A brief glance at our country's religious past reveals the difficulty confronting religious pluralism. Our history is replete with exclusions and an ugliness that defy tidy stories.
Ugliness abounds. It is to be somewhat expected given these trying times. Americans are struggling, and those struggles have added a sense of edginess to our public life. It doesn’t feel like politics as usual. Something lurks beneath. I believe that it is the human tendency, in moments of loss that seemingly exceed the capacities of those who endure them, to lash out, to scapegoat others, and to seek comfort in some variant of fundamentalism. And the rising tide of Islamophobia in the US is its latest expression.
The arguments against the “mosque” at Ground Zero afford us an opportunity to understand ourselves and our history a bit better; they shed light on our national propensity (one could even say our habit) to lose sight of our values in the face of our prejudices.
My good friend, David Wills, writes that “the most common way of telling the story of the United States’ religious past is to center it on the theme of pluralism and toleration — the existence of religious variety in America and the degree to which it has been tolerated or affirmed.” Indeed, from the Pilgrims landing on Plymouth Rock to the adoption of the First Amendment and the separation of church and state, the story of our religious life is one where we place religious liberty and toleration of religious difference at the forefront. President Obama took himself, I believe, to be invoking this powerful narrative of our cherished values when he addressed the issue of the “mosque” at Ground Zero. He failed to mention how we have repeatedly turned our backs on those values.
A brief glance at our country’s religious past reveals the difficulty confronting religious pluralism. Our history is replete with exclusions and an ugliness that defy tidy stories. I would even go as far as to say that at no point in our nation’s history have we accepted fully the mere fact of our religious diversity. To be sure, in our early history, Protestants came to accept doctrinal differences among themselves as a kind of tolerable diversity, but rarely did they extend this tolerance to others, like Catholics or Jews, on the same basis.
When, for example, George Washington assumed the presidency in 1789, many worried about the nation’s commitment to genuine religious liberty. Could such a commitment survive the political realities? Roman Catholics were keenly aware of the force of laws against popery and against receiving immigrants from Catholic countries. Some even wrote President Washington, congratulating him on his election and inquired concerning their status under a new form of government. On March 12, 1790, Washington replied that he hoped to see “America among the foremost nations in examples of justice and liberality.” In response to Newport’s Hebrew congregation, which asked if the new nation would continue to “offer an asylum to the persecuted and oppressed of every Nation and religion,” Washington replied that we no longer speak of “toleration” but rather of “inherent rights,” and that “happily the Government of the United States gives to bigotry no sanction, to persecution no assistance.”
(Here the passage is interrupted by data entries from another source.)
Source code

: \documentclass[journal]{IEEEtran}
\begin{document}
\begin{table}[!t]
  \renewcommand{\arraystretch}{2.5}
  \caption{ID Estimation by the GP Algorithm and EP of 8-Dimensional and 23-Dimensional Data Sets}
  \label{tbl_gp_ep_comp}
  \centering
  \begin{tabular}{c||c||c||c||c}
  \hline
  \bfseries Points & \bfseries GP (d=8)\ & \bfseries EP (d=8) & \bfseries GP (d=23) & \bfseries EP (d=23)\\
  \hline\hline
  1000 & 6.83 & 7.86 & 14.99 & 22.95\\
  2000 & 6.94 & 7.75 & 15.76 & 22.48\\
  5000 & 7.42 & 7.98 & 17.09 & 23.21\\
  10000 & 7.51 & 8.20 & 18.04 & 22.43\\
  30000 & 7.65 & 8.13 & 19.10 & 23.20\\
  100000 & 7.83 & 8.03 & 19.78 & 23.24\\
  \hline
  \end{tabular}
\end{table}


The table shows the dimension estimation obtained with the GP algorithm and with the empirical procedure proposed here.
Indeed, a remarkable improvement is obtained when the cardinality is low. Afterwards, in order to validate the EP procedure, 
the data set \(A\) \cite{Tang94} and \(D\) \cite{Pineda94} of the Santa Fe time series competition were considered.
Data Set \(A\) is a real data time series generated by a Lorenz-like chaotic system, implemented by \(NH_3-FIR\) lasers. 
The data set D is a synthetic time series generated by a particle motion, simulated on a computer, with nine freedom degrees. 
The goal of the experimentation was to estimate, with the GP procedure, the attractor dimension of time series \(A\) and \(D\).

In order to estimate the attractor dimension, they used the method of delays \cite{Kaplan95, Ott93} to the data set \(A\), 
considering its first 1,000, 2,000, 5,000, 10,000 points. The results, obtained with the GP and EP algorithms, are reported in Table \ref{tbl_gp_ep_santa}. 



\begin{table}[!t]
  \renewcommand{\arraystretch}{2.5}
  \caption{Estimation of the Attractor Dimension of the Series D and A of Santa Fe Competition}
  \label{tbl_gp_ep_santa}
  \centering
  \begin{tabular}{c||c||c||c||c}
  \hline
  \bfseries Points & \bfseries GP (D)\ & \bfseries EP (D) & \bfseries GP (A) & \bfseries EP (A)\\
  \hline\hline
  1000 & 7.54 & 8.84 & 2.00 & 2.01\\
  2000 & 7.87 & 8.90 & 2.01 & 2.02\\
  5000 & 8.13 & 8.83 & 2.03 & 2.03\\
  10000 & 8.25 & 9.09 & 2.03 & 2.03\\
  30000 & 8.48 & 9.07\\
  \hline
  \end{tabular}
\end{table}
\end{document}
Washington’s belief that an age of intolerance had passed away, however, betrayed a naïve optimism about this fragile democracy. Obviously he knew of many forms of bigotry, religious and otherwise, in the new nation. Perhaps, like Jefferson and Madison, he hoped that enlightened persons would eventually shed such prejudices and be satisfied to practice their religion in private. But we know this was not the case.
We should situate the Islamophobia sweeping the nation within the larger context of American religious history. There we see the difficulties surrounding religious and cultural differences that have always presented a challenge to many who claim to be committed to democracy. No innocence resides there. The fact remains most Americans view the United States as a Christian nation (we need only note that 80 percent of Americans call themselves Christian, 72 percent believe in the second coming of Christ, and about 40 percent say that they talk to God on a regular and intimate basis), and this belief effectively undermines our commitment to religious pluralism, especially when cultural conservatives seek to make their beliefs national policy.
The reality is that Christian commitments have always, for good or ill, informed American public debate. They will continue to do so. The problem now is that a particular interpretation of the Christian tradition parades around as if it were the only possible interpretation. This narrow view often runs afoul of our democratic commitments and sanctifies bigotry. Ugliness abounds. It isn’t new, and Islamophobia is part of it. This is the time when we have to try to make the rhetoric of religious tolerance real. We need a compelling counterexample to this narrow (and ugly) understanding of Christianity. And, if we can’t do that, then I stand with James Baldwin: “If the concept of God has any validity or any use, it can only be to make us larger, freer, and more loving. If God cannot do this, then it is time we got rid of Him.”